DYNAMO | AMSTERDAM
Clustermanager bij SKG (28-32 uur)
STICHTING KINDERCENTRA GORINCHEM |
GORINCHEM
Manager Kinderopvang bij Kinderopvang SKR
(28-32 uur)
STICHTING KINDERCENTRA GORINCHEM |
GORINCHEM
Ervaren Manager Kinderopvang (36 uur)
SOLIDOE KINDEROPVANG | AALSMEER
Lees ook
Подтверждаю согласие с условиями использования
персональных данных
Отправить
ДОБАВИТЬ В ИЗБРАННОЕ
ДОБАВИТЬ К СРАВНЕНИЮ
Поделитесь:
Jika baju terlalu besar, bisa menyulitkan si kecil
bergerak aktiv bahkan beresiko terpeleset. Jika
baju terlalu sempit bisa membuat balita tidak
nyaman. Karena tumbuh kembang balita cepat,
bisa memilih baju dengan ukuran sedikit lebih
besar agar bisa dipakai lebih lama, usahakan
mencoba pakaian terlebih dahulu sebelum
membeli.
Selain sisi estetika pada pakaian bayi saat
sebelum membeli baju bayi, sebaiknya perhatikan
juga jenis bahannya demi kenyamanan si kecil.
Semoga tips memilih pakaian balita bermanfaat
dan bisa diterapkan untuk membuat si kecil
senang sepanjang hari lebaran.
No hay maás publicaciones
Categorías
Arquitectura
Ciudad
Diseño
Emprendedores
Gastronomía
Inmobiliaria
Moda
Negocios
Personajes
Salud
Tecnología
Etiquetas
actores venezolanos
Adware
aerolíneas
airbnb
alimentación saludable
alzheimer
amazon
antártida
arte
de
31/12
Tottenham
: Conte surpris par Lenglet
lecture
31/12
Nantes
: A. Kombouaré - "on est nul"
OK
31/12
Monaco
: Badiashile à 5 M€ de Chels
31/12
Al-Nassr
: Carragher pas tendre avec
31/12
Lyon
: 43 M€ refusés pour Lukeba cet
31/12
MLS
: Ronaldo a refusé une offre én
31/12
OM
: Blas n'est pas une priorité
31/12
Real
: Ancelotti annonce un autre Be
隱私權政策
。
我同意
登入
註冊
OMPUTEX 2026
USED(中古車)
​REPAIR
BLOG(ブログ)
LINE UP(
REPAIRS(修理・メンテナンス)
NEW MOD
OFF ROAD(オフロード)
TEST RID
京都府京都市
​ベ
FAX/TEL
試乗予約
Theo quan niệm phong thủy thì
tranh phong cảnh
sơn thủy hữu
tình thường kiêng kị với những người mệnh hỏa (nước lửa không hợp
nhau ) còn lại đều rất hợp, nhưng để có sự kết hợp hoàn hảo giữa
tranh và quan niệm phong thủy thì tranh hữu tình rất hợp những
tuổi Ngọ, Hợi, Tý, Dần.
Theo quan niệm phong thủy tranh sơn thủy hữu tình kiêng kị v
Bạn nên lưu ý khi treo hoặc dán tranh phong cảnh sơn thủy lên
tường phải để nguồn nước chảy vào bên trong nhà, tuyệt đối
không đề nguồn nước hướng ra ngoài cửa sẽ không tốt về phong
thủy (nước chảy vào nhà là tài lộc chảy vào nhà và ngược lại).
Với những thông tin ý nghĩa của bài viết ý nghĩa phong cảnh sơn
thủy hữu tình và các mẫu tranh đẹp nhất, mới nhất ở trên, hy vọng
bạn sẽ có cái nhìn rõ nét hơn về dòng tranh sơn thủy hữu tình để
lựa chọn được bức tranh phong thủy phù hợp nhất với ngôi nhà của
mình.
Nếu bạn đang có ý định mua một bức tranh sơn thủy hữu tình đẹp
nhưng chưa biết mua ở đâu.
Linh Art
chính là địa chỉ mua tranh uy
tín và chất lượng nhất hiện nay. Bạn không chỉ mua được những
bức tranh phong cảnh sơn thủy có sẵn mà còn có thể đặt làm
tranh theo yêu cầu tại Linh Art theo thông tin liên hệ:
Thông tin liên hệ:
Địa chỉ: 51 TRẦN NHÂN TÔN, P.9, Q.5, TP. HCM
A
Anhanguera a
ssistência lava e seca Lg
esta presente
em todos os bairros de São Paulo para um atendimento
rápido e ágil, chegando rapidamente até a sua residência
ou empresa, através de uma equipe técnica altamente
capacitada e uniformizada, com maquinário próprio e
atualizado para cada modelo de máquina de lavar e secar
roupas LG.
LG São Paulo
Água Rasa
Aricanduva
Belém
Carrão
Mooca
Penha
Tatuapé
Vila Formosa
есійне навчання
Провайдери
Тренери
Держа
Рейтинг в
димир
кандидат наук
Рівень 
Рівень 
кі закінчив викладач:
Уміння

Deine Aufgabe >> Schreibe bitte sämtliche Datensätze oben Zeile für Zeile und ohne jede Änderung ab.

Ergebnis >>
DYNAMO | AMSTERDAM
Clustermanager bij SKG (28-32 uur)
STICHTING KINDERCENTRA GORINCHEM |
GORINCHEM
Manager Kinderopvang bij Kinderopvang SKR
(28-32 uur)
STICHTING KINDERCENTRA GORINCHEM |
GORINCHEM
Ervaren Manager Kinderopvang (36 uur)
SOLIDOE KINDEROPVANG | AALSMEER
Lees ook
Подтверждаю согласие с условиями использования
персональных данных
Отправить
ДОБАВИТЬ В ИЗБРАННОЕ
ДОБАВИТЬ К СРАВНЕНИЮ
Поделитесь:
Jika baju terlalu besar, bisa menyulitkan si kecil
bergerak aktiv bahkan beresiko terpeleset. Jika
baju terlalu sempit bisa membuat balita tidak
nyaman. Karena tumbuh kembang balita cepat,
bisa memilih baju dengan ukuran sedikit lebih
besar agar bisa dipakai lebih lama, usahakan
mencoba pakaian terlebih dahulu sebelum
membeli.
Selain sisi estetika pada pakaian bayi saat
sebelum membeli baju bayi, sebaiknya perhatikan
juga jenis bahannya demi kenyamanan si kecil.
Semoga tips memilih pakaian balita bermanfaat
dan bisa diterapkan untuk membuat si kecil
senang sepanjang hari lebaran.
No hay maás publicaciones
Categorías
Arquitectura
Ciudad
Diseño
Emprendedores
Gastronomía
Inmobiliaria
Moda
Negocios
Personajes
Salud
Tecnología
Etiquetas
actores venezolanos
Adware
aerolíneas
airbnb
alimentación saludable
alzheimer
amazon
antártida
arte
de
31/12
Tottenham
: Conte surpris par Lenglet
lecture
31/12
Nantes
: A. Kombouaré - "on est nul"
OK
31/12
Monaco
: Badiashile à 5 M€ de Chels
31/12
Al-Nassr
: Carragher pas tendre avec
31/12
Lyon
: 43 M€ refusés pour Lukeba cet
31/12
MLS
: Ronaldo a refusé une offre én
31/12
OM
: Blas n'est pas une priorité
31/12
Real
: Ancelotti annonce un autre Be
隱私權政策
。
我同意
登入
註冊
OMPUTEX 2026
USED(中古車)
​REPAIR
BLOG(ブログ)
LINE UP(
REPAIRS(修理・メンテナンス)
NEW MOD
OFF ROAD(オフロード)
TEST RID
京都府京都市
​ベ
FAX/TEL
試乗予約
Theo quan niệm phong thủy thì
tranh phong cảnh
sơn thủy hữu
tình thường kiêng kị với những người mệnh hỏa (nước lửa không hợp
nhau ) còn lại đều rất hợp, nhưng để có sự kết hợp hoàn hảo giữa
tranh và quan niệm phong thủy thì tranh hữu tình rất hợp những
tuổi Ngọ, Hợi, Tý, Dần.
Theo quan niệm phong thủy tranh sơn thủy hữu tình kiêng kị v
Bạn nên lưu ý khi treo hoặc dán tranh phong cảnh sơn thủy lên
tường phải để nguồn nước chảy vào bên trong nhà, tuyệt đối
không đề nguồn nước hướng ra ngoài cửa sẽ không tốt về phong
thủy (nước chảy vào nhà là tài lộc chảy vào nhà và ngược lại).
Với những thông tin ý nghĩa của bài viết ý nghĩa phong cảnh sơn
thủy hữu tình và các mẫu tranh đẹp nhất, mới nhất ở trên, hy vọng
bạn sẽ có cái nhìn rõ nét hơn về dòng tranh sơn thủy hữu tình để
lựa chọn được bức tranh phong thủy phù hợp nhất với ngôi nhà của
mình.
Nếu bạn đang có ý định mua một bức tranh sơn thủy hữu tình đẹp
nhưng chưa biết mua ở đâu.
Linh Art
chính là địa chỉ mua tranh uy
tín và chất lượng nhất hiện nay. Bạn không chỉ mua được những
bức tranh phong cảnh sơn thủy có sẵn mà còn có thể đặt làm
tranh theo yêu cầu tại Linh Art theo thông tin liên hệ:
Thông tin liên hệ:
Địa chỉ: 51 TRẦN NHÂN TÔN, P.9, Q.5, TP. HCM
A
Anhanguera a
ssistência lava e seca Lg
esta presente
em todos os bairros de São Paulo para um atendimento
rápido e ágil, chegando rapidamente até a sua residência
ou empresa, através de uma equipe técnica altamente
capacitada e uniformizada, com maquinário próprio e
atualizado para cada modelo de máquina de lavar e secar
roupas LG.
LG São Paulo
Água Rasa
Aricanduva
Belém
Carrão
Mooca
Penha
Tatuapé
Vila Formosa
есійне навчання
Провайдери
Тренери
Держа
Рейтинг в
димир
кандидат наук
Рівень 
Рівень 
кі закінчив викладач:
Уміння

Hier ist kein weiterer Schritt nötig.